Access, or a lack of it, is one of the major reasons why fewer people are hunting today.
As property is posted or lost to development, it becomes tougher to simply find a place to hunt.
I’m experiencing a similar problem this summer, but I’m not losing land to hunt on, but rather open water to fish.
And it’s not the result of posted signs or development.
My favorite fishing spots are being lost to weeds.
After the peak of trout season concludes and the warm, summer months arrive, I turn my attention to bass.
Specifically, a handful of farm ponds that dot the rural landscape where Bradford, Sullivan and Wyoming counties meet. The area is bucolic, wild and, aside from a few farms and a couple of small towns, remote.
Best of all, the ponds are typically forgotten places where angling pressure is minimal. Flanked by looming mountains or farm fields, fishing for bass on the ponds is the perfect “get away from it all” remedy in the summer.
But on a recent trip to a couple of the ponds, I found that my angling paradise had become a nightmarish quagmire.
For years, the ponds contained plenty of open water surrounded by a shoreline full of cattails, bulrush and common reed. Logs, stumps and a few beaver huts provided the submerged woody structure that bass love, and pockets of lily pads provided a shady spot for the fish to pop at bugs during the midday heat.
But over the years, the ponds began to change.
Recently, I rowed my jonboat onto one of the ponds to a spot that was laden with dead trees and submerged stone walls – when the area was a field decades ago – anticipating the bass-haven that always existed.
Instead, the water was choked with Eurasian watermilfoil, established in dense mats that extended from the muddy bottom to the surface. The watermilfoil had consumed the pond, and the only places I could cast were narrow channels that the weed had yet to colonize.
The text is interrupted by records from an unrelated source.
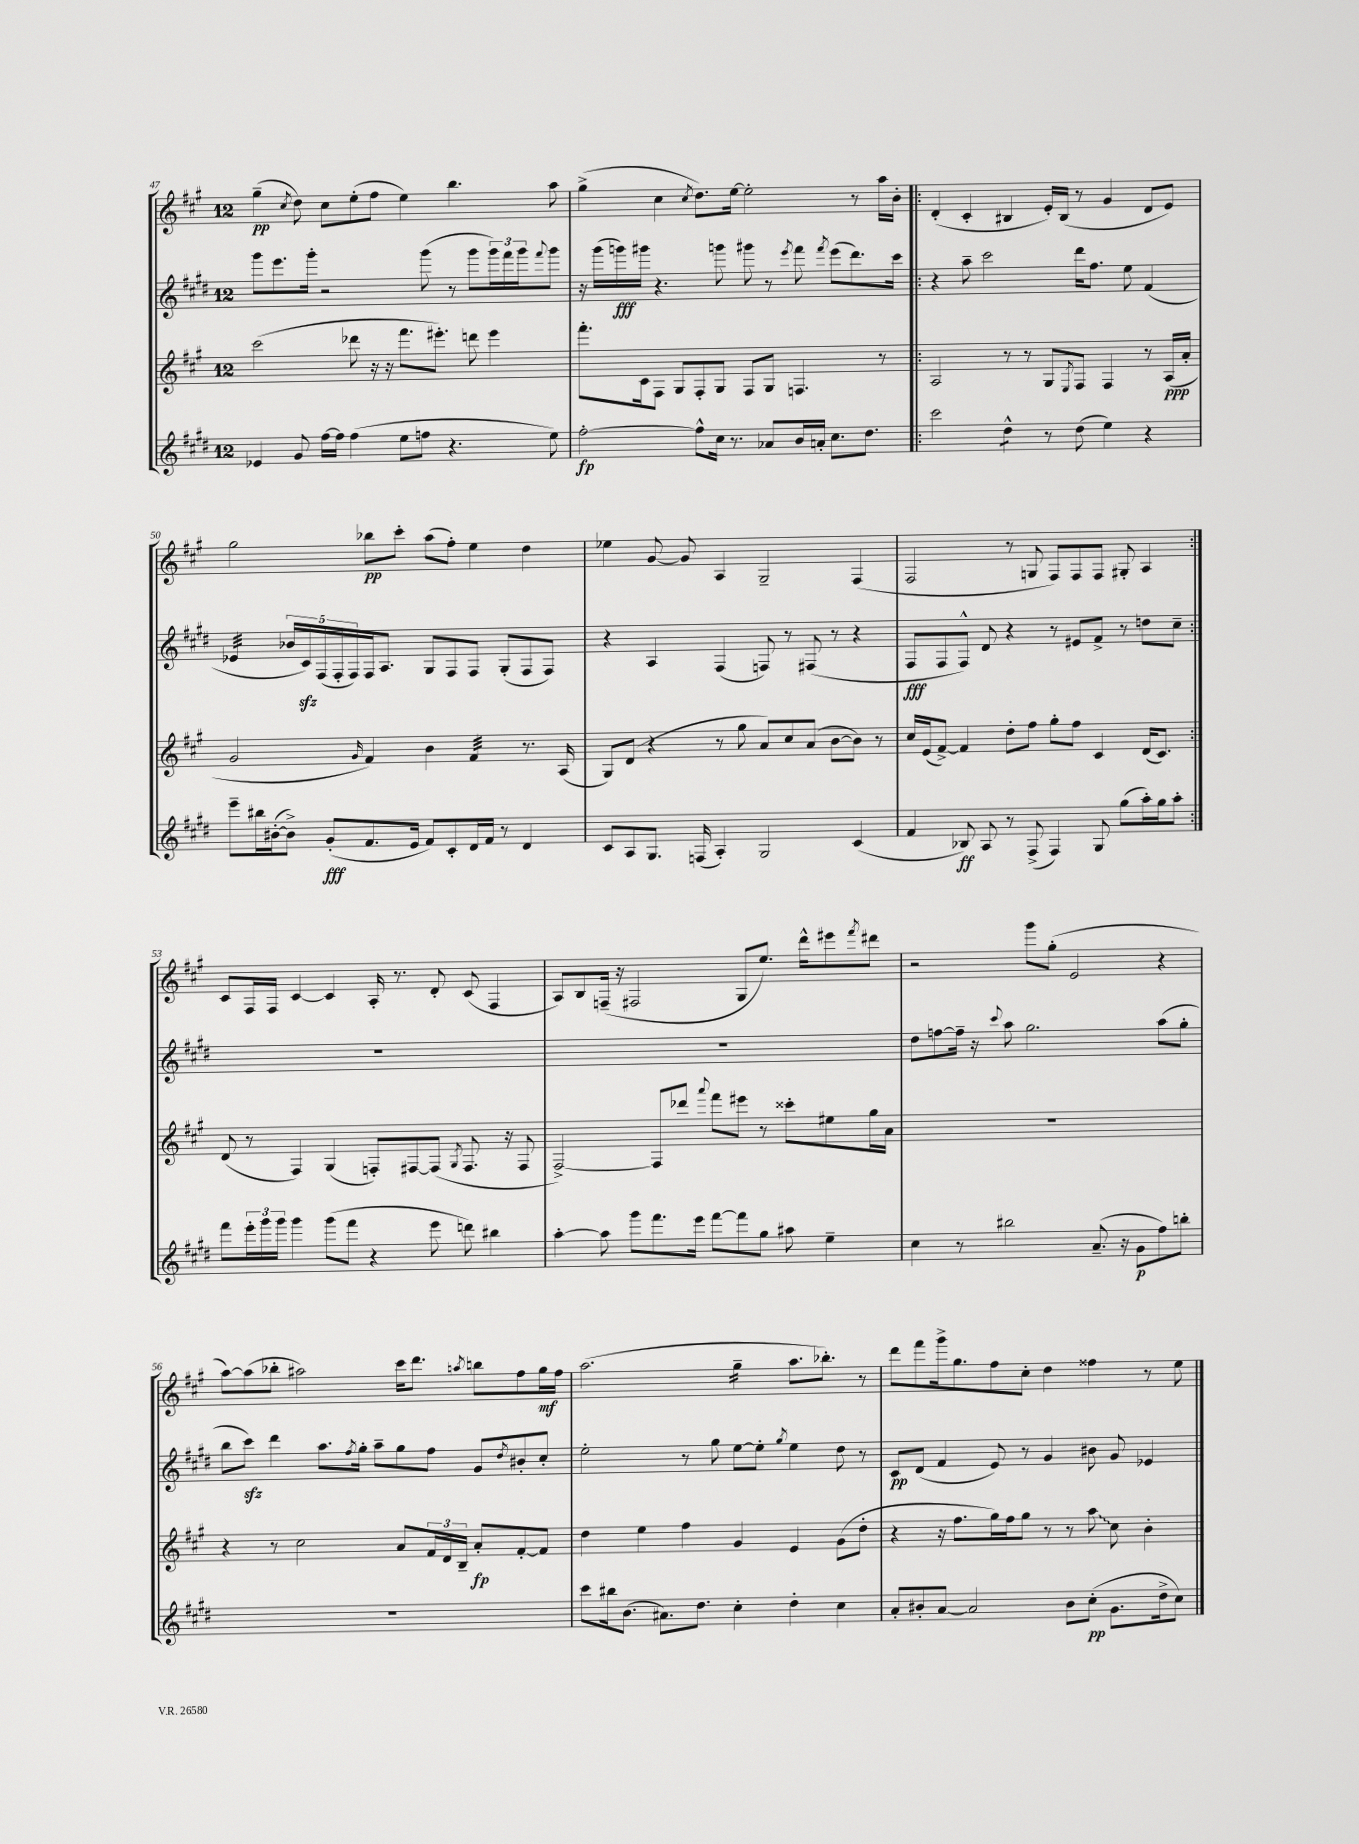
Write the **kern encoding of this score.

**kern	**kern	**kern	**kern
*staff4	*staff3	*staff2	*staff1
*clefG2	*clefG2	*clefG2	*clefG2
*k[f#c#g#d#]	*k[f#c#g#]	*k[f#c#g#d#]	*k[f#c#g#]
*M12/8	*M12/8	*M12/8	*M12/8
4e-	(2ccc#	8ggg#	(4gg#~
.	.	8.eee	.
.	.	.	8qcc#
8g#	.	.	8dd)
.	.	16ggg#'	.
[16ff#	.	2r	8cc#
16ff#]	.	.	.
(4ff#	8ddd-	.	(8ee'
.	16r	.	8ff#
.	16r	.	.
8ee	8.fff#	.	4ee)
8ff	.	(8ggg#	.
.	8.eee#')	.	.
4.r	.	8r	4.bb
.	8ddd	8ggg#	.
.	4eee#	24ggg#)	.
.	.	24fff#	.
.	.	24ggg#	.
.	.	8qqfff#	.
8ee)	.	8ggg#	8aa
=	=	=	=
[2ff#'	8.fff#'	16r	(4gg#^
.	.	(16ggg#	.
.	.	16ggg)	.
.	16c#	16ggg#	.
.	8F#	4.r	4cc#
.	8G#	.	.
.	.	.	8qcc#
8ff#^^]	8F#'	.	8.dd)
16cc#	8G#	8ggg	.
8.r	.	.	[16ee
.	8F#	8ggg#	2ee']
8a-	8G#	8r	.
.	.	8qeee	.
16b	4.F	8fff#	.
16a'	.	.	.
.	.	8qfff#	.
8.cc#	.	(8eee	.
.	.	8.ddd#)	8r
8.dd#	.	.	.
.	8r	.	16aa
.	.	16ccc#	16b'
=!|:	=!|:	=!|:	=!|:
2ccc#	2A	4r	(4d'
.	.	8aa~	4c#'
.	.	2ccc#	.
4dd#^^	8r	.	4B#
.	8r	.	.
8r	8G#	.	16e')
.	.	.	(16B#
.	8qE	.	.
(8dd#	8F#	16ddd#	8r
.	.	8.ff#	.
4ee)	4F#	.	4g#
.	.	8ee	.
4r	8r	(4f#	8d
.	(16A	.	8e)
.	16a'	.	.
=	=	=	=
8eee~	2g#	4e-	2gg#
16bb#	.	.	.
([16b#'	.	.	.
8b#^])	.	20b-	.
.	.	20c#)	.
.	.	(20F#	.
(8g#'	.	.	.
.	.	20F#'	.
.	.	20F#)	.
.	16qqg#	.	.
8.f#	4f#)	16F#	8bb-
.	.	8.A	.
.	.	.	8ccc#'
16e	.	.	.
8f#)	4b	8G#	(8aa
8c#'	.	8F#	8ff#')
16d#	4f#	8F#	4ee
16f#	.	.	.
8r	.	(8G#'	.
4d#	8.r	8F#	4dd
.	.	8F#)	.
.	(16A	.	.
=	=	=	=
8c#	8G#)	4r	4ee-
8A	(8d	.	.
8.G#	4r	4A	[8g#
.	.	.	8g#]
(16F	.	.	.
4A')	8r	(4F#	4A
.	8gg#	.	.
2G#	8a)	8F)	2G#~
.	8cc#	8r	.
.	(8a	(8F#	.
.	[8b	8r	.
(4c#	8b])	4r	(4F#
.	8r	.	.
=	=	=	=
4f#	16cc#	8F#	2F#
.	(16e	.	.
.	[8f#^)	8F#	.
8B-)	4f#]	8F#^^)	.
8A	.	8d#	.
8r	8dd'	4r	8r
(8F#^	8ff#	.	8G
4F#)	8gg#'	8r	8F#)
.	8ff#	8e#	8F#
8G#	4c#	8f#^	8F#
(8gg#	.	8r	8G#'
16aa')	(16d	8dd	4A
16gg#	8.c#)	.	.
8aa'	.	8cc#~	.
=:|!	=:|!	=:|!	=:|!
8fff#	(8d	1.r	8c#
24eee'	8r	.	16F#
24ggg#	.	.	.
.	.	.	16F#
24ggg#	.	.	.
4ggg#	4F#)	.	[4c#
(8ggg#	(4G#	.	4c#]
8fff#	.	.	.
4r	8F')	.	16A'
.	.	.	8.r
.	[8F#	.	.
8eee	(8F#]	.	8d'
.	8qG#	.	.
8ddd)	8.F#	.	(8c#
4bb#	.	.	4F#
.	16r	.	.
.	8F#	.	.
=	=	=	=
[4aa'	[2F#^)	1.r	8A)
.	.	.	8B
8aa]	.	.	(16F~
.	.	.	16r
8ggg#	.	.	2F#
8.fff#	8F#]	.	.
.	8ddd-	.	.
16eee	.	.	.
.	8qqaaa	.	.
[8fff#	8fff#	.	.
8fff#]	8eee#	.	8G#
8gg#	8r	.	8.ee)
8aa#	8ccc##'	.	.
.	.	.	16ddd^^
4ee~	8ee#	.	8eee#
.	.	.	8qfff#
.	16gg#	.	8ddd#
.	16a	.	.
=	=	=	=
4cc#	1.r	8dd#	2r
.	.	[8ff	.
8r	.	16ff~]	.
.	.	16r	.
.	.	8qqccc#	.
2bb#	.	8aa	.
.	.	2.gg#	8ggg#
.	.	.	(8gg#'
.	.	.	2e
(8.a~	.	.	.
16r	.	.	.
8g#	.	.	.
8ff#)	.	(8aa	4r
8bb'	.	8gg#'	.
=	=	=	=
1.r	4r	8bb	[8aa)
.	.	8ccc#)	(8aa]
.	8r	4ddd#	8bb-'
.	2cc#	.	2aa#)
.	.	8.aa	.
.	.	8qff#	.
.	.	16gg#'	.
.	.	8aa~	.
.	8a	8gg#	16ccc#
.	.	.	8.ddd
.	24f#	8ff#	.
.	24d	.	.
.	24B~	.	.
.	.	.	8qaa
.	8a'	8g#	8bb
.	.	8qdd#	.
.	[8f#'	8b#'	8ff#
.	8f#]	8cc#'	16gg#
.	.	.	16ff#
=	=	=	=
8ccc#	4dd	2ee'	(2.aa
16bb#	.	.	.
(8.b	.	.	.
.	4ee	.	.
8.a#)	.	.	.
.	4ff#	8r	.
8.dd#	.	.	.
.	.	8gg#	.
4cc#'	4g#	[8ee	4gg#~
.	.	8ee']	.
.	.	8qgg#	.
4dd#'	4e	4ee	8.aa
.	.	.	8.bb-')
4cc#	(8g#	8dd#	.
.	8dd'	8r	8r
=	=	=	=
8a'	4r	8c#	8ddd
8b#'	.	(8d#	8fff#
[8a	16r	4f#	16ggg#^
.	8.ff#	.	8.gg#
2a]	.	.	.
.	16gg#)	8e)	8ff#
.	16ff#	.	.
.	8gg#	8r	8cc#'
.	8r	4g#	4dd
8b#	8r	.	.
(8cc#'	8aa	8b#	4ff##
8.g#	8cc#	8g#	.
.	4b'	4e-	8r
16dd#^	.	.	.
8cc#)	.	.	8ee
==	==	==	==
*-	*-	*-	*-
The bass were still there, however, and they eagerly smacked a rubber worm. But as soon as a fish was hooked, it dove right into the watermilfoil, wrapping line through the thick weeds before becoming engulfed in an enormous, disgusting glob. Most of the time, as I reeled in the heavy mess and peeled away the weeds, the bass had already gotten away.
Discouraged, I rowed back and drove to another bass hotspot that I was sure would save the day.
It was even worse.
The pond is flanked by a lush, green mountain on one side, and a field and swamp on the other.
Yet the water in between was covered in lily pads, and not just the typical white-flower variety. Those I can tolerate, as the pads float flush to the surface, making it easy to wiggle a rubber worm across and into pockets of open water.
As the water became deeper, the surface was covered with yellow pond lily – the type with leaves (pads) that act as a barrier by extending above the surface. To make matters worse, the pads are heart-shaped, and it seemed like every retrieve of my line followed into the narrow opening that easily snagged a rubber worm on a weedless hook.
There were a few channels of open water that I could fish, and there were plenty of big bass to be pulled from the edges of the pads. But that didn’t make up for the habitat that was lost, as the lily pads covered the shoreline, surrounded an old beaver hut and created an impenetrable mat everywhere else. At times I felt foolish trying to cast a rubber worm on 8-pound test into pockets of open water between the pads that were smaller than a sheet of plywood.
Cut in half.
And cut once more.
Now, thanks to the watermilfoil and lily pads, a couple of ponds that used to take me an entire day to fish, took only a few hours. The places are just becoming impossible to fish.
And I’m afraid the weeds are here to stay, as they’ve survived and flourished despite years of fluctuating water levels and thick, winter ice.
I know what it’s like to lose a favorite hunting spot to land development, and losing a productive bass pond to invasive weeds is just as bad.
Sure, the fish are still there, but getting to them often feels like a futile effort as lily pads coat the surface and watermilfoil creates a stringy mess everywhere else.
And it’s a stark reminder that invasive plant species aren’t just an issue on land, but they’re a major nuisance in an aquatic environment as well.